The little girl was frowning skeptically at the tour guide.

“That reminds me!” the tour guide took the wad of gum from her mouth and stuck it to one of her wings. “If any of you can remember homeless people, or people who didn’t have any friends, if you could take some time to describe them to our caseworkers, we’d really appreciate it. We’re missing a lot of people here.”

“I don’t understand,” a little old lady spoke up then. “Aren’t you all-seeing and all-knowing? How can you lose people?”

“It’s called chaos theory,” the tour guide was twirling her curly blonde hair with one finger now, “The universe and time are really really big. We can’t keep track of everything in it.”

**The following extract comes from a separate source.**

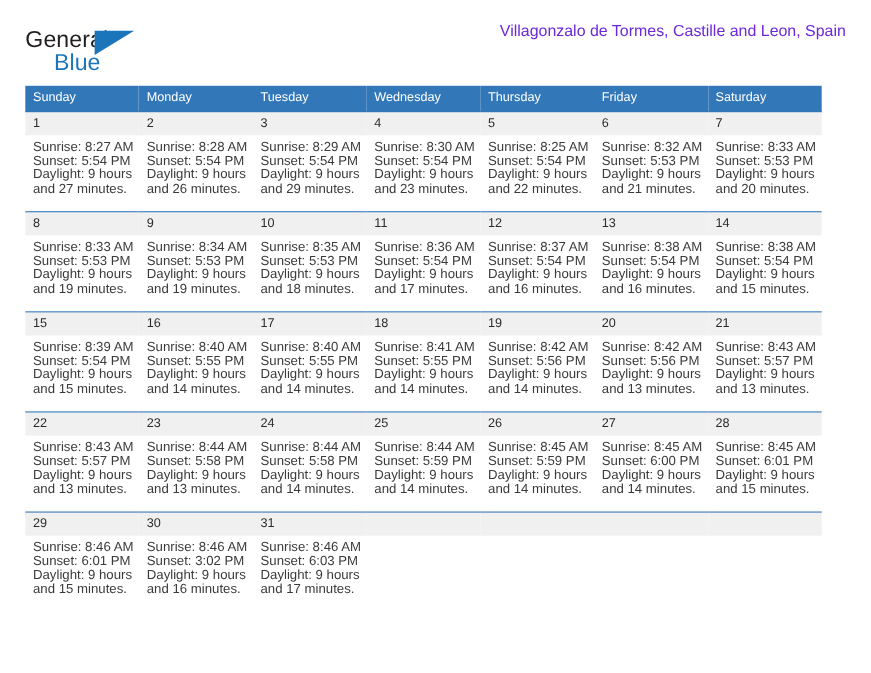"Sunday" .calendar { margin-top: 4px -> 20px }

“Would you mind behaving a little more professionally young lady?” a priggish woman at the front of the group piped up. “For most of us, this resurrection is a very sacred experience.”

The girl rolled her eyes, “Uh huh. Look lady, there was, like, billions of people alive on Earth when you were alive. Multiply that by, like, thousands of years, and that’s… like… Um… a lot of people, okay? … What makes you special?

“I was a devoted member of my church,” the woman replied, holding her head up stiffly, “I attended every Sunday and donated thousands of dollars to the ministry over my lifetime.”

“Huh,” the tour guide quipped, obviously unimpressed, “Well this is Science Heaven, okay? Do you remember being in some Christian Heaven before you arrived here?”

“Well, I… No.”

“Do you want us to send you back there?”

The woman appeared ready to retort defiantly, but then caught herself, looking down sullenly, “No. Thank you.”

“Okay then!” The tour guide swiveled around and began leading the group into eternity, “We have another group coming through in just a moment, so if you’ll follow me, I’ll present to you all the first day of the rest of your afterlife!”